═════ Extracted text

This exam focus covers Exam Connection within Modern Medicine for GCSE History. Revise Modern Medicine in Medicine Through Time for GCSE History with 8 exam-style questions and 4 flashcards. This topic appears regularly enough that it should still be part of a steady revision cycle. It is section 13 of 17 in this topic. Treat this as a marking guide for what examiners are looking for, not just a fact list.
Topic position
Section 13 of 17
Practice
8 questions
Recall
4 flashcards
🎯 Exam Connection
Frequency: Modern medicine appears in 3–4 out of 5 recent AQA sittings (HIGH). This topic is examined on Paper 2, Section A (Medicine Through Time thematic study). It most commonly appears in the 16-mark change-and-continuity essay comparing modern medicine to earlier periods, in source utility questions about 20th-century developments, and in explain significance questions about DNA, the NHS, or specific discoveries.
Typical questions you will face:
- "How useful is Source A for an enquiry into the development of medicine in the 20th century?" (8 marks) — Use NOP: Nature (what type of source?), Origin (who created it, when?), Purpose (why was it made?). Then bring in own knowledge: Watson and Crick DNA discovery (1953), Human Genome Project (2003), antibiotic resistance (MRSA, WHO predicts 10 million deaths/year by 2050). Level 4 requires detailed NOP AND specific own knowledge that extends beyond the source.

══════════
═════ Supplied information

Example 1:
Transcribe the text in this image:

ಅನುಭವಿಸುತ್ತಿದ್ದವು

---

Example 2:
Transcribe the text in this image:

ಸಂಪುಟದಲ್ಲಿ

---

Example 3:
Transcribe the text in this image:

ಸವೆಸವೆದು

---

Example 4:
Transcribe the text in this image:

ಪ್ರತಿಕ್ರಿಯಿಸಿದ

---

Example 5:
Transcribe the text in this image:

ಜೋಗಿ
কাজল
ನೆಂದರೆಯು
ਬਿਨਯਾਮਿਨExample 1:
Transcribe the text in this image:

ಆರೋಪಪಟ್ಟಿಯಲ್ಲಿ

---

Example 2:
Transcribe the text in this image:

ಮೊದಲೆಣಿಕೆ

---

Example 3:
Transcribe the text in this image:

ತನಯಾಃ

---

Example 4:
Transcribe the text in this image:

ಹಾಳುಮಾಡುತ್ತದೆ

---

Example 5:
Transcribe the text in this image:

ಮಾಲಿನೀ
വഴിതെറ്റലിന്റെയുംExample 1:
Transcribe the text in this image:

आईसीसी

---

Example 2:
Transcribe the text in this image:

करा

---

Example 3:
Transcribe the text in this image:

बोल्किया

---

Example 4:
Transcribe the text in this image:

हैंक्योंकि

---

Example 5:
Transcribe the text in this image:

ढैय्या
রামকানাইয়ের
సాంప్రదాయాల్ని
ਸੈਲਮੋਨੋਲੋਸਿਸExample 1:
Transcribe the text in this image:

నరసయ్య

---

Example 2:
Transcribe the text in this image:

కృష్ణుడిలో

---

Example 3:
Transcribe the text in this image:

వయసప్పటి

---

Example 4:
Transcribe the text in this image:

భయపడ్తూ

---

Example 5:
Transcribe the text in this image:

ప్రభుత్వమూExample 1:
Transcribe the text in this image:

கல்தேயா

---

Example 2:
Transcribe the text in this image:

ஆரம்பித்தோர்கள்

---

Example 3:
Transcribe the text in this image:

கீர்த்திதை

══════════

▶ [Brief] Which words of the modern medicine revision text run from "Topic position" up to and including "or specific discoveries."? Extract that passage word for word.

▶ [Solution]
Topic position
Section 13 of 17
Practice
8 questions
Recall
4 flashcards
🎯 Exam Connection
Frequency: Modern medicine appears in 3–4 out of 5 recent AQA sittings (HIGH). This topic is examined on Paper 2, Section A (Medicine Through Time thematic study). It most commonly appears in the 16-mark change-and-continuity essay comparing modern medicine to earlier periods, in source utility questions about 20th-century developments, and in explain significance questions about DNA, the NHS, or specific discoveries.